The regulator's intentions were flagged by ASIC Commissioner Peter Kell, who said the purpose of the consultation paper would be to "explore the costs rather than to seek to mandate a minimum balance" for SMSFs.

Addressing a CPA Australia SMSF conference, the ASIC commissioner outlined a number of concerns which had been identified as part of an SMSF taskforce exercise, including that investors were "not warned about the very real risk of not having access to a statutory compensation scheme in the event of theft or fraud".

"Going forward, this will be an area of focus for us," Kell said. "We expect to see advice providers warning investors about this risk."

He said that ASIC would, in the next few weeks, be releasing a report containing the taskforce findings and identifying a number of practical steps advice providers could take to improve the quality of SMSF advice they provide to investors.

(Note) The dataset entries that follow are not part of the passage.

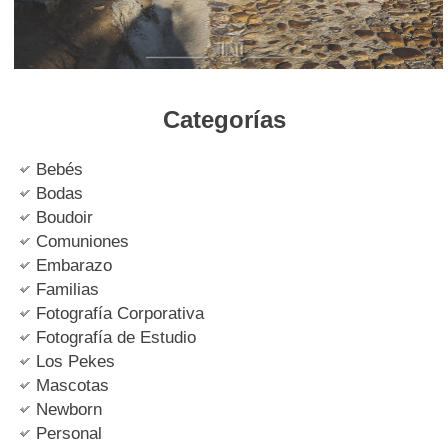
Categorías
Bebés
Bodas
Boudoir
Comuniones
Embarazo
Familias
Fotografía Corporativa
Fotografía de Estudio
Los Pekes
Mascotas
Newborn
Personal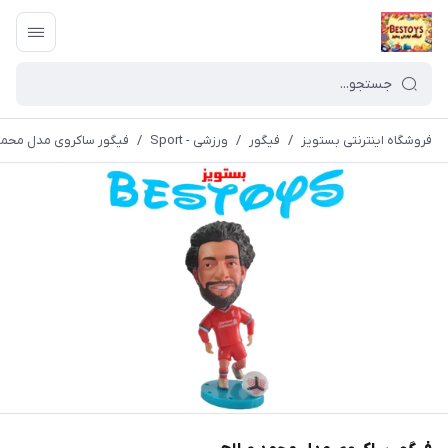
فروشگاه اینترنتی بستویز
/
فیگور
/
ورزشی - Sport
/
فیگور ساکروی مدل محمد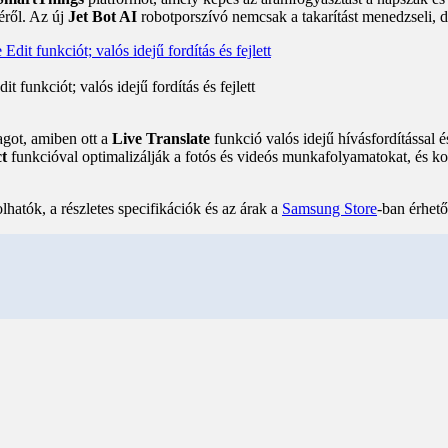
éről. Az új
Jet Bot AI
robotporszívó nemcsak a takarítást menedzseli, de
funkciót; valós idejű fordítás és fejlett
got, amiben ott a
Live Translate
funkció valós idejű hívásfordítással 
ct
funkcióval optimalizálják a fotós és videós munkafolyamatokat, és k
atók, a részletes specifikációk és az árak a
Samsung Store
-ban érhető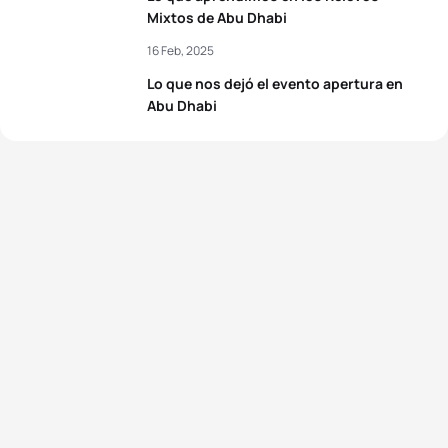
Mixtos de Abu Dhabi
16 Feb, 2025
Lo que nos dejó el evento apertura en
Abu Dhabi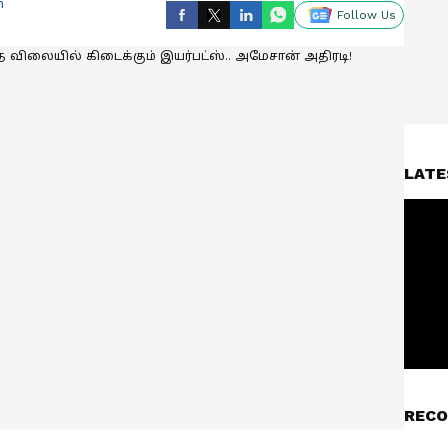
n
Follow Us
LATE
RECO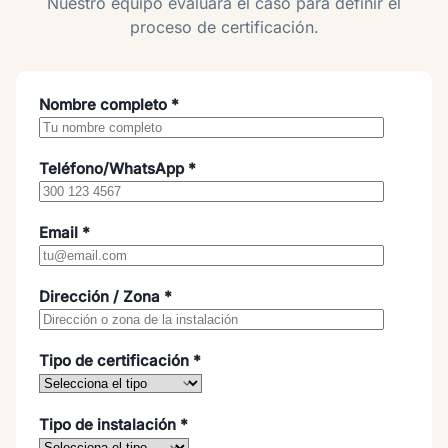
Nuestro equipo evaluará el caso para definir el
proceso de certificación.
Nombre completo *
Teléfono/WhatsApp *
Email *
Dirección / Zona *
Tipo de certificación *
Tipo de instalación *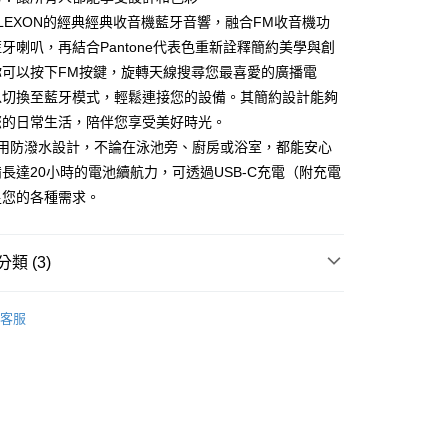
際商業銀行
中國信託商業銀行
業銀行
星展（台灣）商業銀行
 3是LEXON的經典經典收音機藍牙音響，融合FM收音機功
家取貨
天信用卡公司
際商業銀行
中國信託商業銀行
牙喇叭，再結合Pantone代表色重新詮釋簡約美學與創
0，滿NT$1,000(含以上)免運費
天信用卡公司
你可以按下FM按鍵，旋轉天線搜尋您最喜愛的廣播電
1取貨
以切換至藍牙模式，輕鬆連接您的設備。其簡約設計能夠
0，滿NT$1,000(含以上)免運費
您的日常生活，陪伴您享受美好時光。
 3採用防潑水設計，不論在泳池旁、廚房或浴室，都能安心
便
長達20小時的電池續航力，可透過USB-C充電（附充電
20，滿NT$1,000(含以上)免運費
足您的各種需求。
離島)
50，滿NT$2,000(含以上)免運費
類 (3)
市自取
｜法國生活美學
喇叭
20，滿NT$1,000(含以上)免運費
客服
喇叭
攜帶式藍牙音響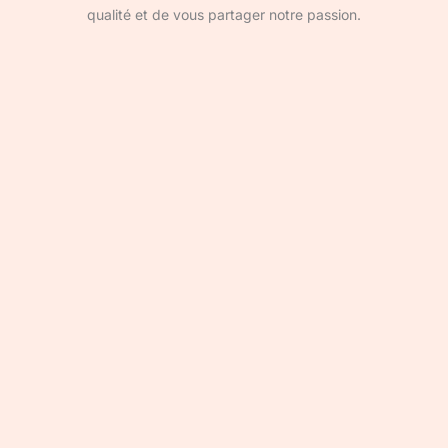
qualité et de vous partager notre passion.
Devenir rédacteur·ice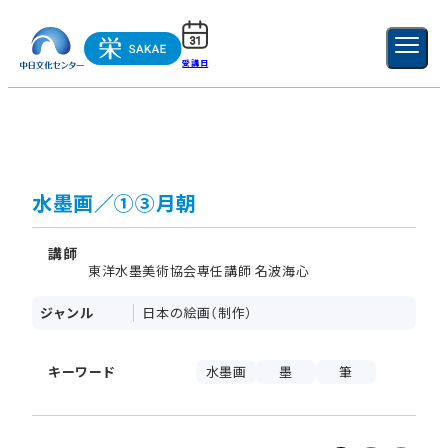
受講日
ご利用ガイド
新規登録
ログイン
MENU
閉じる
水墨画／①③月朝
講師
東洋水墨美術協会専任講師 名波海心
ジャンル
日本の絵画（制作）
キーワード
水墨画
墨
筆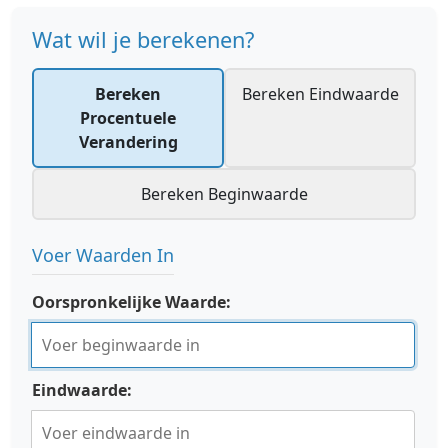
Wat wil je berekenen?
Bereken
Bereken Eindwaarde
Procentuele
Verandering
Bereken Beginwaarde
Voer Waarden In
Oorspronkelijke Waarde:
Eindwaarde:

"We think there are a number of things advice providers and investors need to consider and discuss before setting up an SMSF," he said.

Kell said these included:

  • the roles and responsibilities associated with being a trustee of an SMSF
  • the time, cost and resources required to run an SMSF
  • the risks associated with an SMSF structure (ie, not having access to a Government compensation scheme)
  • whether the investor has the necessary skills and expertise to make the investment decisions for the SMSF, and
  • the importance of asset diversification.